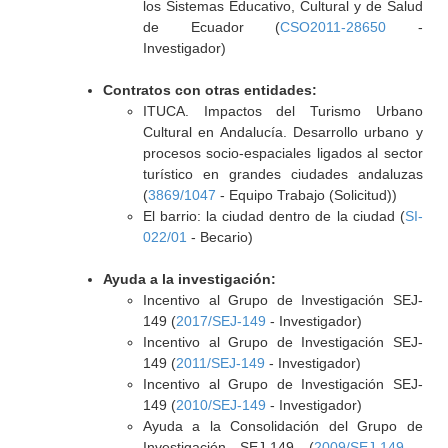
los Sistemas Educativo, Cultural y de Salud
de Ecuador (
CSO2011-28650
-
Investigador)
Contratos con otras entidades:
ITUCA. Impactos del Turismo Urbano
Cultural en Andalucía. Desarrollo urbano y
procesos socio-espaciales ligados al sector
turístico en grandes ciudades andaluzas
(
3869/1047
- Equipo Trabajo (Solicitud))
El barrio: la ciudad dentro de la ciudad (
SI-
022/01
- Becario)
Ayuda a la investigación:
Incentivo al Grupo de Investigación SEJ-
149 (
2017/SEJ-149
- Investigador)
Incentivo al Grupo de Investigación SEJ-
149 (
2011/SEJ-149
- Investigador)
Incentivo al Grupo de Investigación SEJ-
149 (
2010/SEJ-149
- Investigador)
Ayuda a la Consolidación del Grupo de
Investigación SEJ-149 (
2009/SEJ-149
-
·····
> [Task description] Everything from the line with "- Equipo Trabajo (Solicitud))" to the end of the listing above needs to be duplicated exactly, both end lines included, with nothing more.

> [Answer section]
- Equipo Trabajo (Solicitud))
El barrio: la ciudad dentro de la ciudad (
SI-
022/01
- Becario)
Ayuda a la investigación:
Incentivo al Grupo de Investigación SEJ-
149 (
2017/SEJ-149
- Investigador)
Incentivo al Grupo de Investigación SEJ-
149 (
2011/SEJ-149
- Investigador)
Incentivo al Grupo de Investigación SEJ-
149 (
2010/SEJ-149
- Investigador)
Ayuda a la Consolidación del Grupo de
Investigación SEJ-149 (
2009/SEJ-149
-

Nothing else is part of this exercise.